• **What the exercise asks**:
Would you retype every entry that follows without altering a word?

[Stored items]
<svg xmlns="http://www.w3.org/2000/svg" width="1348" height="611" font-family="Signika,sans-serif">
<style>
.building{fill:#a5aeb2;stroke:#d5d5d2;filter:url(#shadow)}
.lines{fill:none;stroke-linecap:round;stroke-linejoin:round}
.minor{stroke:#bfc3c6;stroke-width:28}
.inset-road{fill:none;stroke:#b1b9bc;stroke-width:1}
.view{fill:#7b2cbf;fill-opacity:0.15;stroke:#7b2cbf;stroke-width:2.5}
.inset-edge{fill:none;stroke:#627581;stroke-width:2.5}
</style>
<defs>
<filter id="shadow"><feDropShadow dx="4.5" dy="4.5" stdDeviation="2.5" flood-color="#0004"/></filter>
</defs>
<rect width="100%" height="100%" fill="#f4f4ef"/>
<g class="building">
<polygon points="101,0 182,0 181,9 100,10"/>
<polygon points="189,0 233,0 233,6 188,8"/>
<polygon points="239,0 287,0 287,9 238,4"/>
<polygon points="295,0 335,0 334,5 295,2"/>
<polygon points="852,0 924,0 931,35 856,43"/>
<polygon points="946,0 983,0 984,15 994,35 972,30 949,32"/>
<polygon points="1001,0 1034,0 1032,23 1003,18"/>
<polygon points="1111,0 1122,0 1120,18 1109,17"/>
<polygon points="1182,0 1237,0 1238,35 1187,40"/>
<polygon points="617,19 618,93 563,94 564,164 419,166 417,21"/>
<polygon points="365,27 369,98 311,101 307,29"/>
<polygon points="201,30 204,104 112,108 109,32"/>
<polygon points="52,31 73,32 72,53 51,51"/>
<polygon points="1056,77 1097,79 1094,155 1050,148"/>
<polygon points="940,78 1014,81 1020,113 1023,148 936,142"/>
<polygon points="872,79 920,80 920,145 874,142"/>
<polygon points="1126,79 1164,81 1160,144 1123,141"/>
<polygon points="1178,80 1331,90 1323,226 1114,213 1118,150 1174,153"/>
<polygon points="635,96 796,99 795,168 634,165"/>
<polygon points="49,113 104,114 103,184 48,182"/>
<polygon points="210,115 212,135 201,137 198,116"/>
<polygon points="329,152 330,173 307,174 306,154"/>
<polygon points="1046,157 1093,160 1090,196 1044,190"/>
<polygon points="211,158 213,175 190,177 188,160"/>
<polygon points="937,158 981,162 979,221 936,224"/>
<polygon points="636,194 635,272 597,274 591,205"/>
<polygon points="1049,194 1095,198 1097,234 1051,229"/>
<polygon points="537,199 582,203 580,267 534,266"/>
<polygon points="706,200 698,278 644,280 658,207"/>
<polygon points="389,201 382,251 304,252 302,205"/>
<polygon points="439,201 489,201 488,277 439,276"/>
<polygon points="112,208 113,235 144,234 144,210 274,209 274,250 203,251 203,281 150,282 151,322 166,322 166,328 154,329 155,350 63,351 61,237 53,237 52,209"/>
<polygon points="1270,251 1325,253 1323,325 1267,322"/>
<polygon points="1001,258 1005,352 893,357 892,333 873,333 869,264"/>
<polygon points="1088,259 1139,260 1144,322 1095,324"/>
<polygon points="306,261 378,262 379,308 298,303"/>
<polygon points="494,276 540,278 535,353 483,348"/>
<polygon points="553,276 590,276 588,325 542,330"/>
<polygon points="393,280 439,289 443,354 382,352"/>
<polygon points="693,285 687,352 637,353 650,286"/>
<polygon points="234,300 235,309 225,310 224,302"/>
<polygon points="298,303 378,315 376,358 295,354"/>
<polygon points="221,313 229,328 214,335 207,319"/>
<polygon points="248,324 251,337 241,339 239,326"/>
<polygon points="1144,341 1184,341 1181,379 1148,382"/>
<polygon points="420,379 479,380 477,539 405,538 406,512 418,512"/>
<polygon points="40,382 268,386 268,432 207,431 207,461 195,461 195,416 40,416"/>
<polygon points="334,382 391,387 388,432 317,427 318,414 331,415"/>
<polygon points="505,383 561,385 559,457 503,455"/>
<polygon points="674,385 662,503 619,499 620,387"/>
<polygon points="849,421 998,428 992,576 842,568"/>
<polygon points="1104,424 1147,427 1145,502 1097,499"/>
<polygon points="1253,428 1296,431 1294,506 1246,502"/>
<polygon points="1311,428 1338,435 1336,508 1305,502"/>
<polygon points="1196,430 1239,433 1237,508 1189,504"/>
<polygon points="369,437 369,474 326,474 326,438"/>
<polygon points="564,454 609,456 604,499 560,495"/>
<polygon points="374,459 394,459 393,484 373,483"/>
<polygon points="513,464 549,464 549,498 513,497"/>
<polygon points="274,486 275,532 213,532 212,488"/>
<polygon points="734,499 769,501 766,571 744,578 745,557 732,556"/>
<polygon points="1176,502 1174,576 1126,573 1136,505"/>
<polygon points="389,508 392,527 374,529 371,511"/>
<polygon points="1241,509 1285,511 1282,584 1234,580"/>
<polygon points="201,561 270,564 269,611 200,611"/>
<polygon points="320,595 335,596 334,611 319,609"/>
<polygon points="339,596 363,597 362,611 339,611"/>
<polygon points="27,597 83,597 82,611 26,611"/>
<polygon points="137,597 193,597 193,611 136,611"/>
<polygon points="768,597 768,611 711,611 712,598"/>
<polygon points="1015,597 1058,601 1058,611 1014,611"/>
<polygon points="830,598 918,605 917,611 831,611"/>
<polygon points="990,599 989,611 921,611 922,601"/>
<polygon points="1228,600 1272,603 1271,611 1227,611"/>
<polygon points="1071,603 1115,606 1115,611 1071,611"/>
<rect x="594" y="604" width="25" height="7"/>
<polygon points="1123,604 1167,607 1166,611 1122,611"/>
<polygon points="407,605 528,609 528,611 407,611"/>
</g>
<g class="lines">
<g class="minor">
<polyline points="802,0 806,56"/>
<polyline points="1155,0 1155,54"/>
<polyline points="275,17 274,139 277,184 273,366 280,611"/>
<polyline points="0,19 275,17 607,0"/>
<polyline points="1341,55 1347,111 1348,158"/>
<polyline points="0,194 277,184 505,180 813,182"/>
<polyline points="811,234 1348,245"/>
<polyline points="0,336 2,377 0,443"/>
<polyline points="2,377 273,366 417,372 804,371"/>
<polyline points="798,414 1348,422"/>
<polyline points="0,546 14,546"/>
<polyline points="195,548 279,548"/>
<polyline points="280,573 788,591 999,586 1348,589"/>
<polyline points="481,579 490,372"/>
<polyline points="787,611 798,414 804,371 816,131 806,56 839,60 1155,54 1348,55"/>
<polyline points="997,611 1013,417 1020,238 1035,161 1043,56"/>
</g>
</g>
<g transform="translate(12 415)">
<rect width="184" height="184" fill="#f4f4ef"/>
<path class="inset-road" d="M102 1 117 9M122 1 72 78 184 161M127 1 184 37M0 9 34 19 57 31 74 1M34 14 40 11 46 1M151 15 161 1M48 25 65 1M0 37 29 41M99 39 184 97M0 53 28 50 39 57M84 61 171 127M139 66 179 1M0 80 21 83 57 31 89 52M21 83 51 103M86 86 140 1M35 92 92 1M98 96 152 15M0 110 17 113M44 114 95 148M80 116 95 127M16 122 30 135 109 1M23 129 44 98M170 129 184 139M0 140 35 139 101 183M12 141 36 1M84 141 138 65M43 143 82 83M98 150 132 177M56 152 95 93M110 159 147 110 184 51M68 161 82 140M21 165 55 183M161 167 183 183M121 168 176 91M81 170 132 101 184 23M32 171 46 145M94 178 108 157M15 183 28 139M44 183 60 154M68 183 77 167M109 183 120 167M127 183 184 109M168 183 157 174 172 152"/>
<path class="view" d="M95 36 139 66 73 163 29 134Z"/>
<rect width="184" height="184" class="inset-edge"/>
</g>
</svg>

• **Completed task**:
<svg xmlns="http://www.w3.org/2000/svg" width="1348" height="611" font-family="Signika,sans-serif">
<style>
.building{fill:#a5aeb2;stroke:#d5d5d2;filter:url(#shadow)}
.lines{fill:none;stroke-linecap:round;stroke-linejoin:round}
.minor{stroke:#bfc3c6;stroke-width:28}
.inset-road{fill:none;stroke:#b1b9bc;stroke-width:1}
.view{fill:#7b2cbf;fill-opacity:0.15;stroke:#7b2cbf;stroke-width:2.5}
.inset-edge{fill:none;stroke:#627581;stroke-width:2.5}
</style>
<defs>
<filter id="shadow"><feDropShadow dx="4.5" dy="4.5" stdDeviation="2.5" flood-color="#0004"/></filter>
</defs>
<rect width="100%" height="100%" fill="#f4f4ef"/>
<g class="building">
<polygon points="101,0 182,0 181,9 100,10"/>
<polygon points="189,0 233,0 233,6 188,8"/>
<polygon points="239,0 287,0 287,9 238,4"/>
<polygon points="295,0 335,0 334,5 295,2"/>
<polygon points="852,0 924,0 931,35 856,43"/>
<polygon points="946,0 983,0 984,15 994,35 972,30 949,32"/>
<polygon points="1001,0 1034,0 1032,23 1003,18"/>
<polygon points="1111,0 1122,0 1120,18 1109,17"/>
<polygon points="1182,0 1237,0 1238,35 1187,40"/>
<polygon points="617,19 618,93 563,94 564,164 419,166 417,21"/>
<polygon points="365,27 369,98 311,101 307,29"/>
<polygon points="201,30 204,104 112,108 109,32"/>
<polygon points="52,31 73,32 72,53 51,51"/>
<polygon points="1056,77 1097,79 1094,155 1050,148"/>
<polygon points="940,78 1014,81 1020,113 1023,148 936,142"/>
<polygon points="872,79 920,80 920,145 874,142"/>
<polygon points="1126,79 1164,81 1160,144 1123,141"/>
<polygon points="1178,80 1331,90 1323,226 1114,213 1118,150 1174,153"/>
<polygon points="635,96 796,99 795,168 634,165"/>
<polygon points="49,113 104,114 103,184 48,182"/>
<polygon points="210,115 212,135 201,137 198,116"/>
<polygon points="329,152 330,173 307,174 306,154"/>
<polygon points="1046,157 1093,160 1090,196 1044,190"/>
<polygon points="211,158 213,175 190,177 188,160"/>
<polygon points="937,158 981,162 979,221 936,224"/>
<polygon points="636,194 635,272 597,274 591,205"/>
<polygon points="1049,194 1095,198 1097,234 1051,229"/>
<polygon points="537,199 582,203 580,267 534,266"/>
<polygon points="706,200 698,278 644,280 658,207"/>
<polygon points="389,201 382,251 304,252 302,205"/>
<polygon points="439,201 489,201 488,277 439,276"/>
<polygon points="112,208 113,235 144,234 144,210 274,209 274,250 203,251 203,281 150,282 151,322 166,322 166,328 154,329 155,350 63,351 61,237 53,237 52,209"/>
<polygon points="1270,251 1325,253 1323,325 1267,322"/>
<polygon points="1001,258 1005,352 893,357 892,333 873,333 869,264"/>
<polygon points="1088,259 1139,260 1144,322 1095,324"/>
<polygon points="306,261 378,262 379,308 298,303"/>
<polygon points="494,276 540,278 535,353 483,348"/>
<polygon points="553,276 590,276 588,325 542,330"/>
<polygon points="393,280 439,289 443,354 382,352"/>
<polygon points="693,285 687,352 637,353 650,286"/>
<polygon points="234,300 235,309 225,310 224,302"/>
<polygon points="298,303 378,315 376,358 295,354"/>
<polygon points="221,313 229,328 214,335 207,319"/>
<polygon points="248,324 251,337 241,339 239,326"/>
<polygon points="1144,341 1184,341 1181,379 1148,382"/>
<polygon points="420,379 479,380 477,539 405,538 406,512 418,512"/>
<polygon points="40,382 268,386 268,432 207,431 207,461 195,461 195,416 40,416"/>
<polygon points="334,382 391,387 388,432 317,427 318,414 331,415"/>
<polygon points="505,383 561,385 559,457 503,455"/>
<polygon points="674,385 662,503 619,499 620,387"/>
<polygon points="849,421 998,428 992,576 842,568"/>
<polygon points="1104,424 1147,427 1145,502 1097,499"/>
<polygon points="1253,428 1296,431 1294,506 1246,502"/>
<polygon points="1311,428 1338,435 1336,508 1305,502"/>
<polygon points="1196,430 1239,433 1237,508 1189,504"/>
<polygon points="369,437 369,474 326,474 326,438"/>
<polygon points="564,454 609,456 604,499 560,495"/>
<polygon points="374,459 394,459 393,484 373,483"/>
<polygon points="513,464 549,464 549,498 513,497"/>
<polygon points="274,486 275,532 213,532 212,488"/>
<polygon points="734,499 769,501 766,571 744,578 745,557 732,556"/>
<polygon points="1176,502 1174,576 1126,573 1136,505"/>
<polygon points="389,508 392,527 374,529 371,511"/>
<polygon points="1241,509 1285,511 1282,584 1234,580"/>
<polygon points="201,561 270,564 269,611 200,611"/>
<polygon points="320,595 335,596 334,611 319,609"/>
<polygon points="339,596 363,597 362,611 339,611"/>
<polygon points="27,597 83,597 82,611 26,611"/>
<polygon points="137,597 193,597 193,611 136,611"/>
<polygon points="768,597 768,611 711,611 712,598"/>
<polygon points="1015,597 1058,601 1058,611 1014,611"/>
<polygon points="830,598 918,605 917,611 831,611"/>
<polygon points="990,599 989,611 921,611 922,601"/>
<polygon points="1228,600 1272,603 1271,611 1227,611"/>
<polygon points="1071,603 1115,606 1115,611 1071,611"/>
<rect x="594" y="604" width="25" height="7"/>
<polygon points="1123,604 1167,607 1166,611 1122,611"/>
<polygon points="407,605 528,609 528,611 407,611"/>
</g>
<g class="lines">
<g class="minor">
<polyline points="802,0 806,56"/>
<polyline points="1155,0 1155,54"/>
<polyline points="275,17 274,139 277,184 273,366 280,611"/>
<polyline points="0,19 275,17 607,0"/>
<polyline points="1341,55 1347,111 1348,158"/>
<polyline points="0,194 277,184 505,180 813,182"/>
<polyline points="811,234 1348,245"/>
<polyline points="0,336 2,377 0,443"/>
<polyline points="2,377 273,366 417,372 804,371"/>
<polyline points="798,414 1348,422"/>
<polyline points="0,546 14,546"/>
<polyline points="195,548 279,548"/>
<polyline points="280,573 788,591 999,586 1348,589"/>
<polyline points="481,579 490,372"/>
<polyline points="787,611 798,414 804,371 816,131 806,56 839,60 1155,54 1348,55"/>
<polyline points="997,611 1013,417 1020,238 1035,161 1043,56"/>
</g>
</g>
<g transform="translate(12 415)">
<rect width="184" height="184" fill="#f4f4ef"/>
<path class="inset-road" d="M102 1 117 9M122 1 72 78 184 161M127 1 184 37M0 9 34 19 57 31 74 1M34 14 40 11 46 1M151 15 161 1M48 25 65 1M0 37 29 41M99 39 184 97M0 53 28 50 39 57M84 61 171 127M139 66 179 1M0 80 21 83 57 31 89 52M21 83 51 103M86 86 140 1M35 92 92 1M98 96 152 15M0 110 17 113M44 114 95 148M80 116 95 127M16 122 30 135 109 1M23 129 44 98M170 129 184 139M0 140 35 139 101 183M12 141 36 1M84 141 138 65M43 143 82 83M98 150 132 177M56 152 95 93M110 159 147 110 184 51M68 161 82 140M21 165 55 183M161 167 183 183M121 168 176 91M81 170 132 101 184 23M32 171 46 145M94 178 108 157M15 183 28 139M44 183 60 154M68 183 77 167M109 183 120 167M127 183 184 109M168 183 157 174 172 152"/>
<path class="view" d="M95 36 139 66 73 163 29 134Z"/>
<rect width="184" height="184" class="inset-edge"/>
</g>
</svg>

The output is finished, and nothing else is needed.